When the exponent β < 1 the % remaining decays more slowly than exponentially.

This is shown in the plot at the top of the post. The red circles are data from Oswin and coworkers on the survival of mouse hepatitis virus (MHV), a surrogate coronavirus for the other coronavirus: SARS-CoV-2. This is in aerosol droplets – which is how COVID-19 is transmitted. The blue curve is a fit of a Weibull function, with a best-fit value of β = 0.49. This is a very different function from an exponential – the bestfit exponential is shown as the orange curve.

The Weibull fit implies that as time goes on the average rage at which viruses cease to become infectious becomes slower and slower. This matters. Exponentials decay fast, for exponential decay, there is a well-defined lifetime and after about ten lifetimes then there is none left. But for the much slower decay of the blue curve above, there is no well defined lifetime. And at long times, there is much more left than with the exponential. Note that the exponential fit underestimates the data at the longest time (10 minutes). So if you want to know, for example, how long you need to wait for 99% of the virus to be no longer infectious, then it really matters which of a Weibull or an exponential is the better model.

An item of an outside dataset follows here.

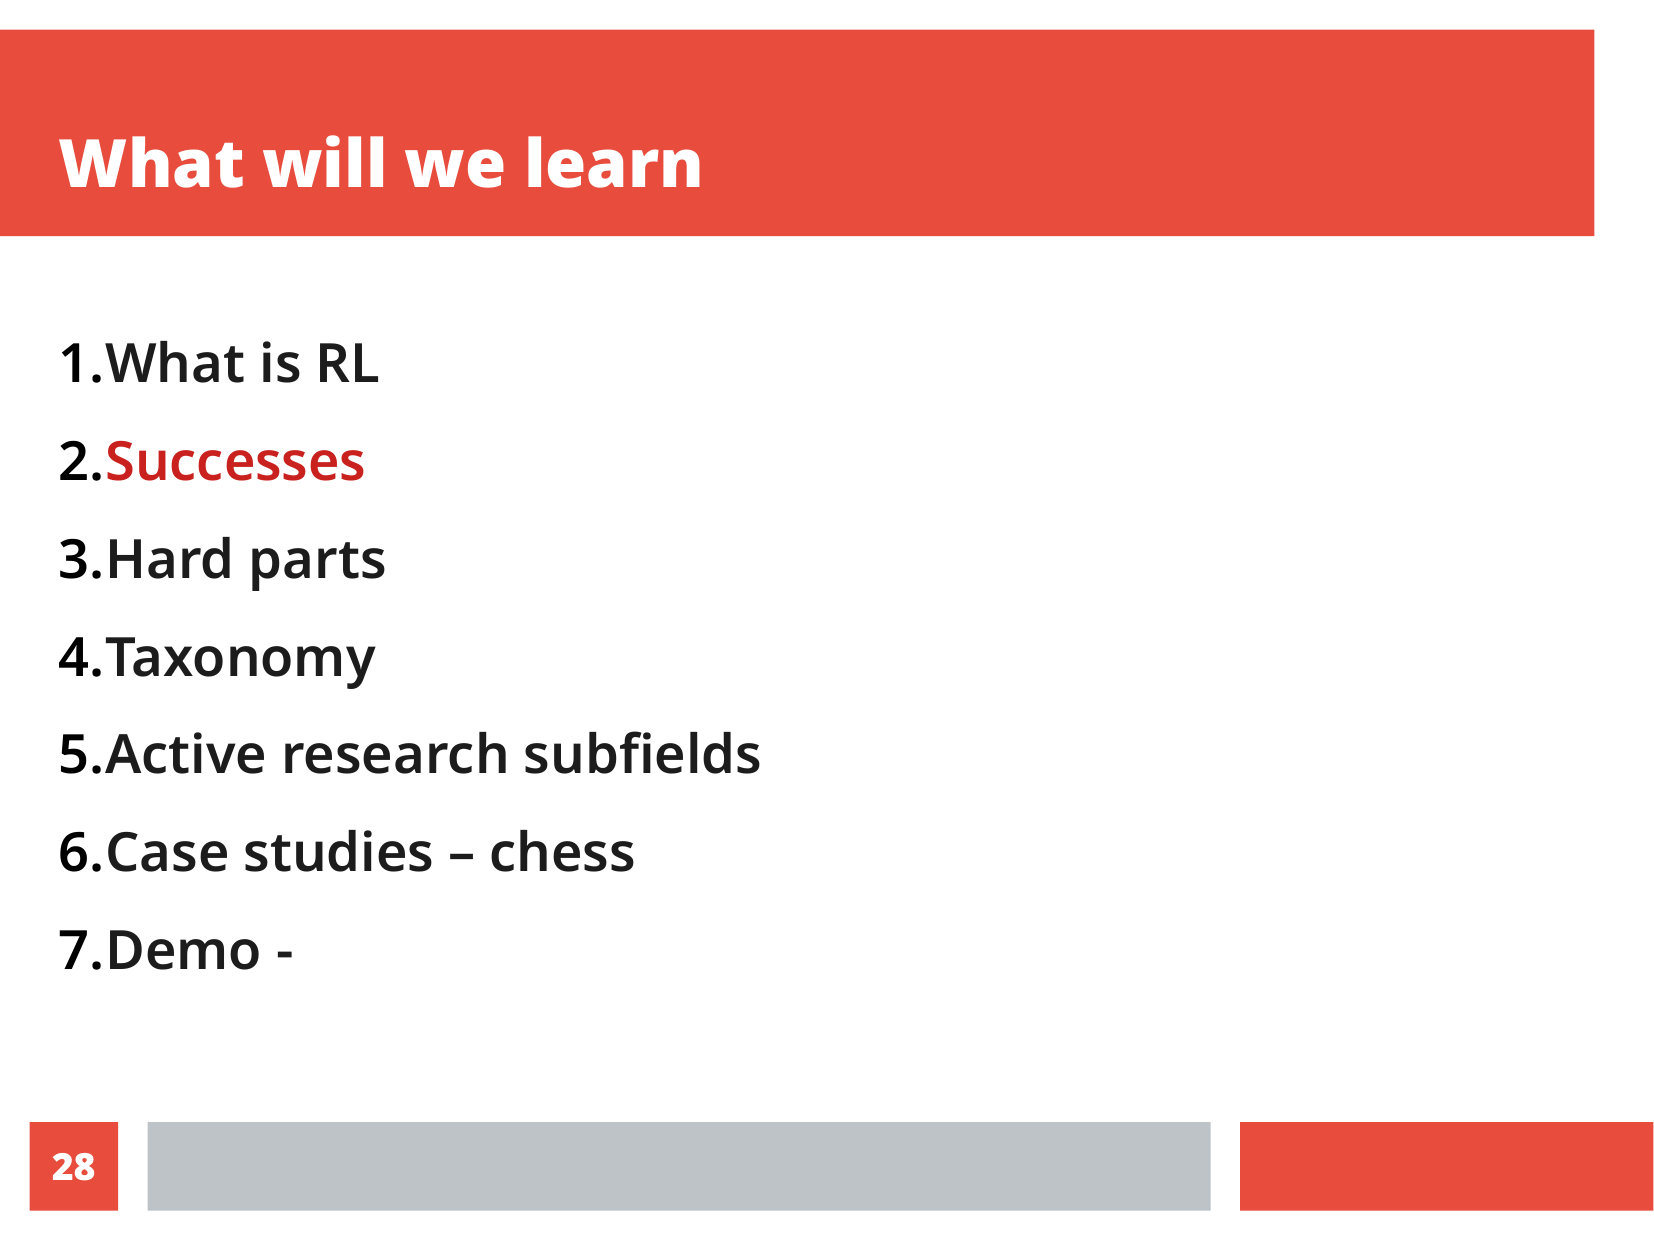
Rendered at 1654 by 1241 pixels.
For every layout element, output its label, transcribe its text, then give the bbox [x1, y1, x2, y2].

title What will we learn [59, 59, 1595, 207]
list What is RL Successes Hard parts Taxonomy Active research subfields Case studies – chess Demo - [59, 324, 1565, 1093]
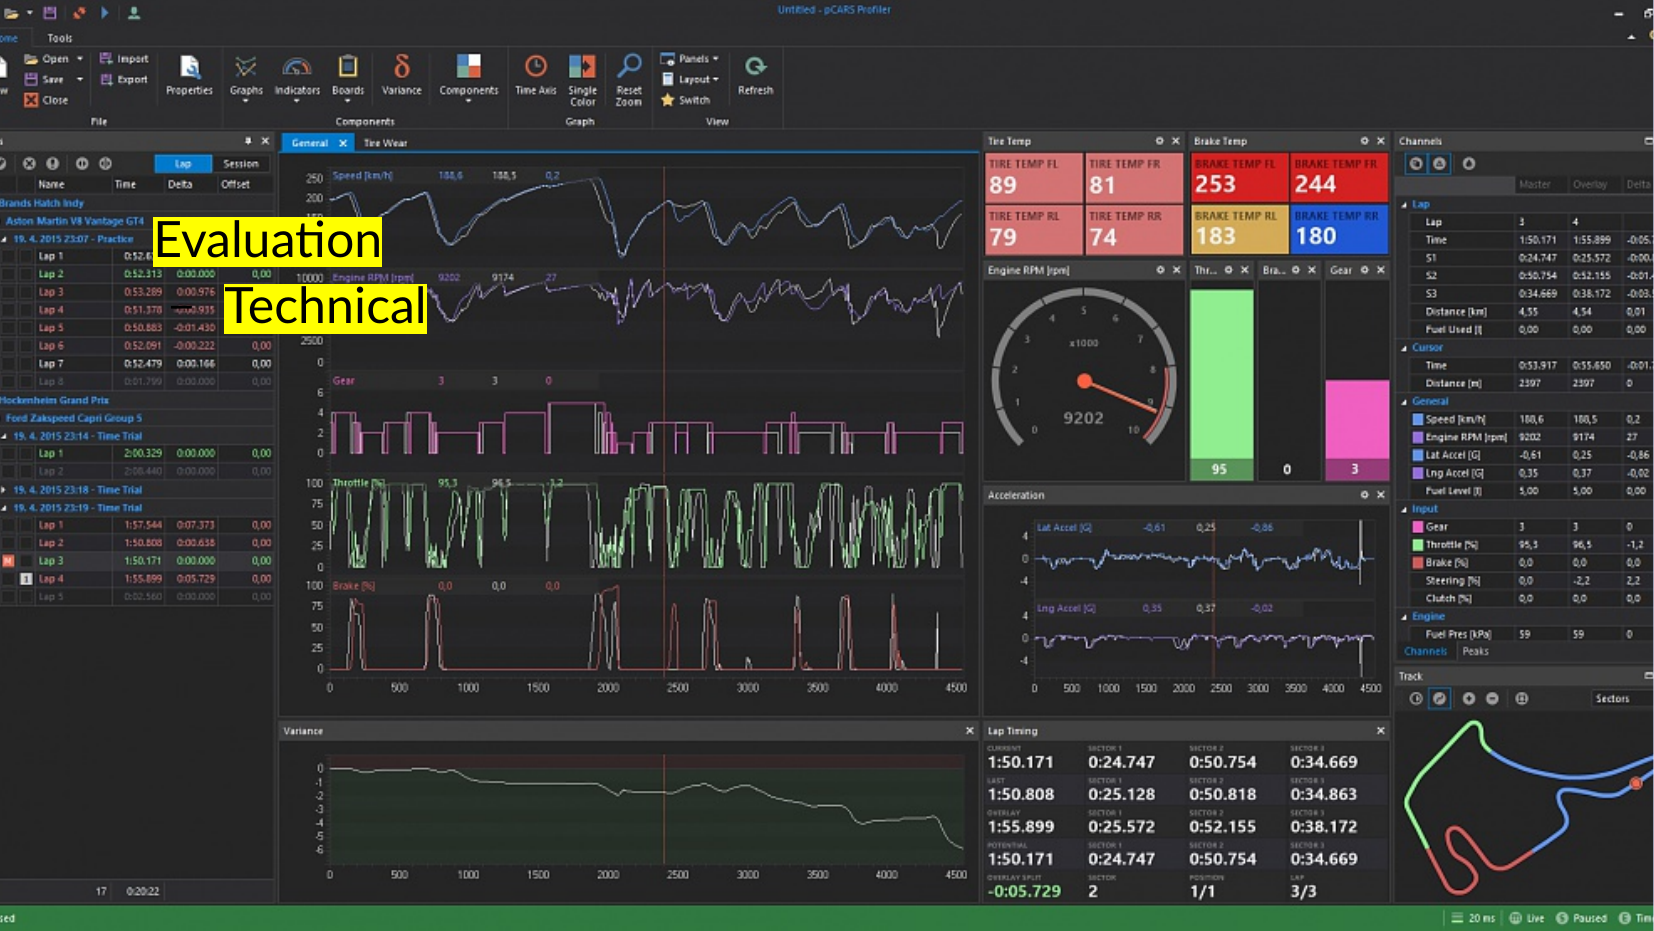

## Something surgical masks can do: stop you spraying someone with your bugs

Many people are wearing surgical masks, even though SARS-CoV-2 is airborne and so a better fitting mask, eg FFP2, would offer a lot more protection. But surgical, and cloth, masks are not useless, if you are infected they are good at stopping you breathing virus-laden particles directly onto to anyone you are talking directly at, and are close to. This is nicely illustrated in a recent work by Bourrianne and coworkers. The basic point is simple, we need to breathe in and out, about once every couple of seconds. When we breathe out we push out a litre or two of air in about a second. This goes through some combination of our nostrils, and a typically mostly closed mouth. This is quite a small area, perhaps a few square centimetres. Basic geometry says that to expel 1 litre through holes say 10 cm^{2 }in area, you need a speed of 1 m/s. This is quite fast and results in a cone of air shooting out from your mouth/nose towards anyone you are facing*. The cone rapidly dissipates in the room air but still you are imparting momentum to your breath which carries it and any nasties it may be carrying towards anyone you are facing.